I wish I had learned about the power of compounding a long time ago. As a kid I walked dogs in the neighborhood, earning $5 a week. If I'd started investing that weekly $5 from age nine until 65, it would have grown to $254,000, assuming an 8 percent return.
Unfortunately, I didn't catch compounding fever until much later. Because money was tight when I was starting my career, I missed out on maximizing my first few years of 401(k) contributions, which would have made a huge difference at retirement.
But on a positive note, my 11-year-old son learned from my mistakes and socks away his $10 weekly newspaper delivery salary, which he earns in addition to his allowance. My wife and I sweeten the pot by matching his savings in an IRA we opened for him. I suspect my daughter will follow suit when she's old enough to get a part-time job.
So what is compounding? Basically, it's where you put aside money -- whether in savings, a retirement account or the stock market -- and then essentially leave it alone. As your account earns interest or dividends, you continually reinvest those profits, thereby generating (compounding) additional earnings at an accelerated rate.
Numerous interactive calculators are available online to help you estimate potential savings under different scenarios. I used several from Dinkytown in the following examples, but similar tools are located on financial and investment sites across the Web. (It's worth noting that although the 8 percent interest yield I use in the examples below may seem high in today's market, historically the S&P 500 Index has experienced a 9.5 percent annualized return over the last 100 years.)
How investments grow over time. Using the Compound Interest and Your Return calculator, you can estimate how quickly a one-time investment will grow at varying interest rates and periods of time. For example, a $10,000 investment earning 8 percent compounded quarterly would be worth $22,080 after 10 years; $48,754 after 20 years; and $107,652 after 30 years.
Escalating impact of regular monthly savings. If you can set money aside every month, your savings will grow even faster. According to the Cool Million calculator, if you began saving $100 a month at age 21 and earned 8 percent interest, by 65 your account would be worth about $447,000. Increasing the monthly contribution to $200 would double that to about $893,000. And, by saving $300 a month, you'd reach $1 million by age 61.
Interest rates matter.
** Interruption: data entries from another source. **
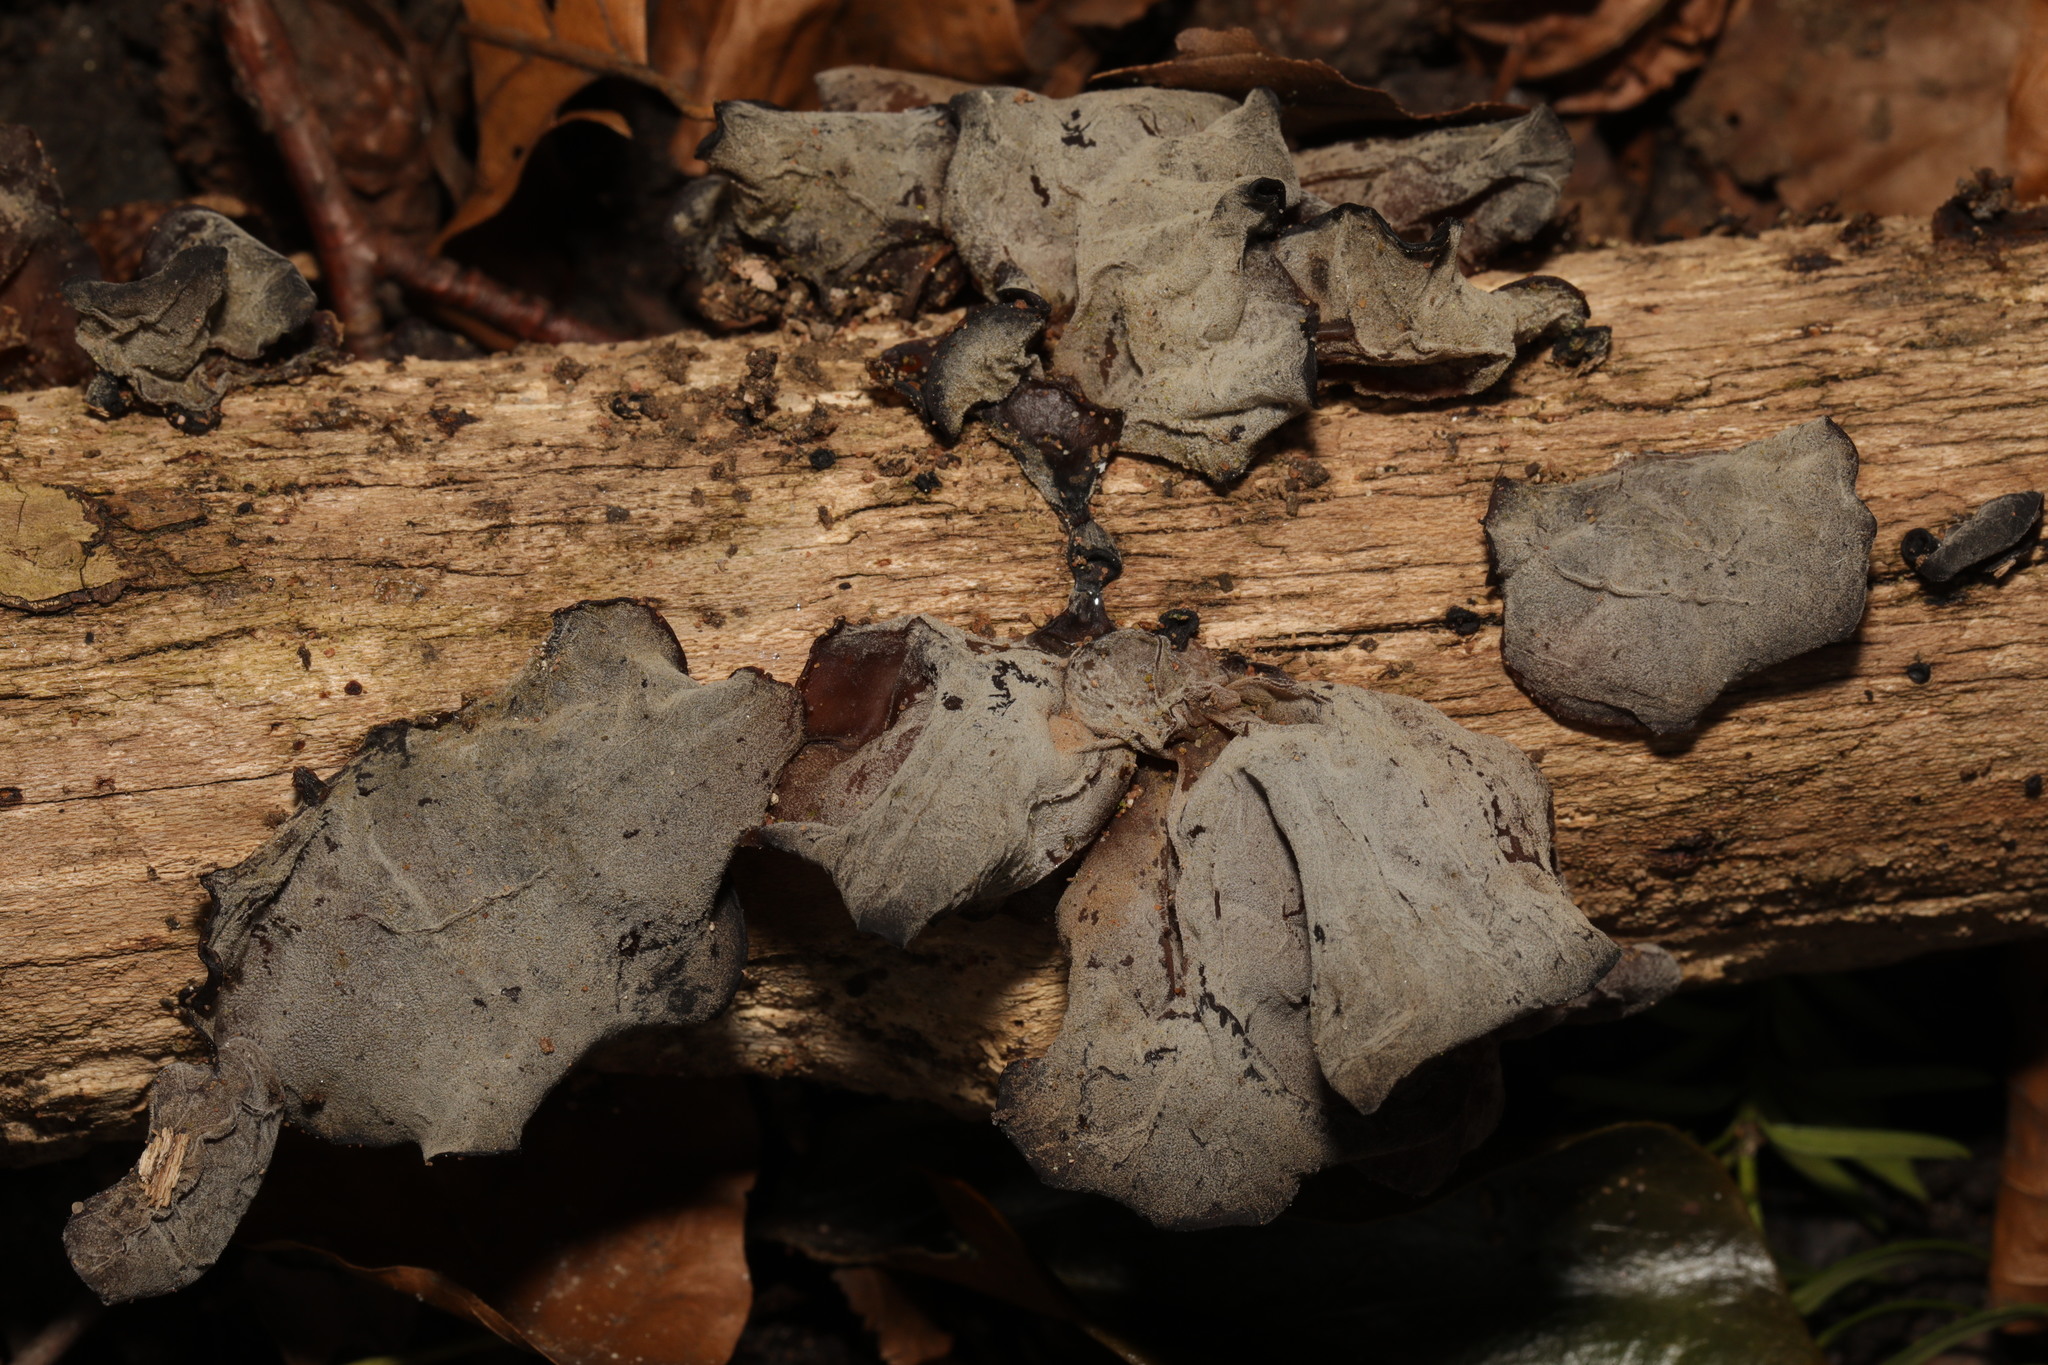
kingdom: Fungi
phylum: Basidiomycota
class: Agaricomycetes
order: Auriculariales
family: Auriculariaceae
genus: Auricularia
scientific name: Auricularia auricula-judae
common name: Jelly ear
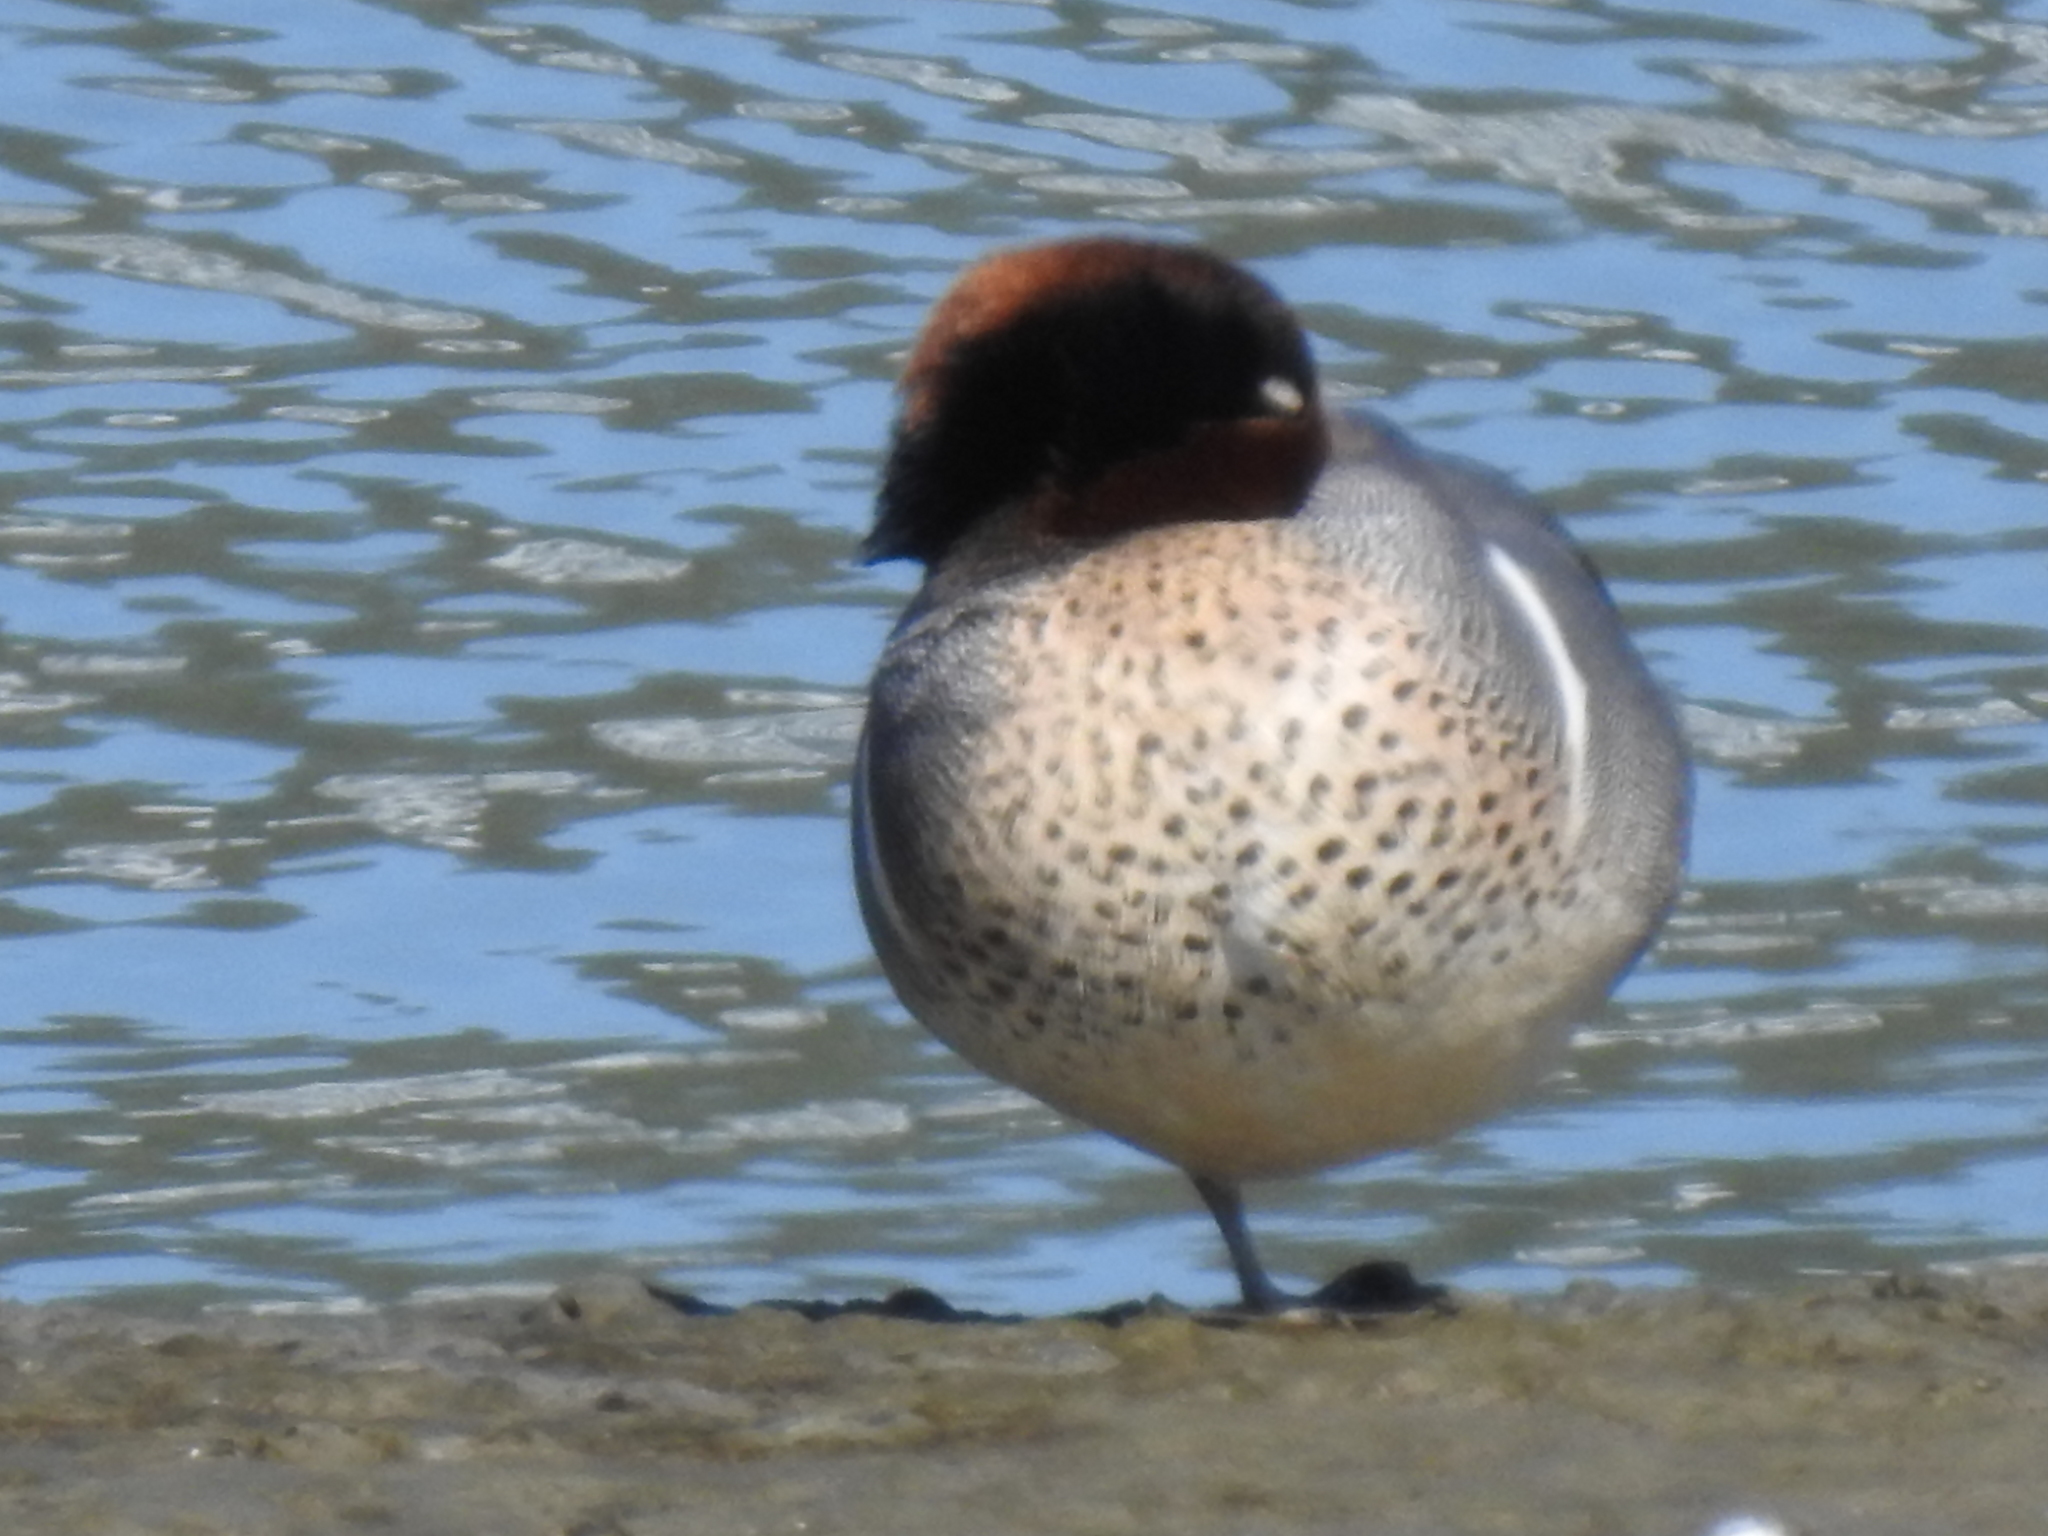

The riskier the investment, the greater your potential gains -- and losses. For example, regular savings accounts typically offer very low interest rates in exchange for very low risk of loss. On the other hand, investing in the stock market can potentially earn double-digit investment rates over long periods of time. Of course, stocks can be a risky short-term investment, as we've seen in the past few years.
So why not simply park your money in a safe haven? Simple: inflation. If your money is earning 2 percent interest but the inflation rate is 3 percent, you'll actually net a 1 percent loss.
Using the Cool Million $100-a-month example above, if you expect to earn 8 percent interest but factor in a 3.1 percent expected annual inflation rate (the overall average rate since 1925), your account balance at age 65 would be worth more like $117,000 in today's dollars, versus the $447,000 amount unadjusted for inflation. Furthermore, by reducing the expected annual interest rate to only 4 percent, your account balance would drop to around $141,000 -- or only $37,000 after adjusting for inflation.
Postponing savings can hurt. The longer you delay saving, the harder it is to catch up. According to the Don't Delay Your Savings! calculator, if you save $200 a month at 8 percent interest, after 30 years your account would be worth $283,522. But wait only two years to begin saving and that balance would shrink to only $238,612 -- that's $44,910 less. A five-year delay would knock it down to only $182,968.
A good financial advisor can help you devise a well-diversified investment strategy that will help you balance your appetite for risk with methods to beat inflation. If you don't already have a financial planner, the Financial Planning Association is a good place to start your search.
To watch easy-to-follow videos showing how compound interest works, as explained by a mathematician from the renowned Khan Academy, visit Practical Money Skills for Life, a free personal financial management program run by my employer, Visa Inc.
Bottom line: Don't procrastinate on starting to save. And get your kids on the compounding bandwagon as well; they'll thank you once they reach your age.
This article is intended to provide general information and should not be considered legal, tax or financial advice. It's always a good idea to consult a legal, tax or financial advisor for specific information on how certain laws apply to you and about your individual financial situation.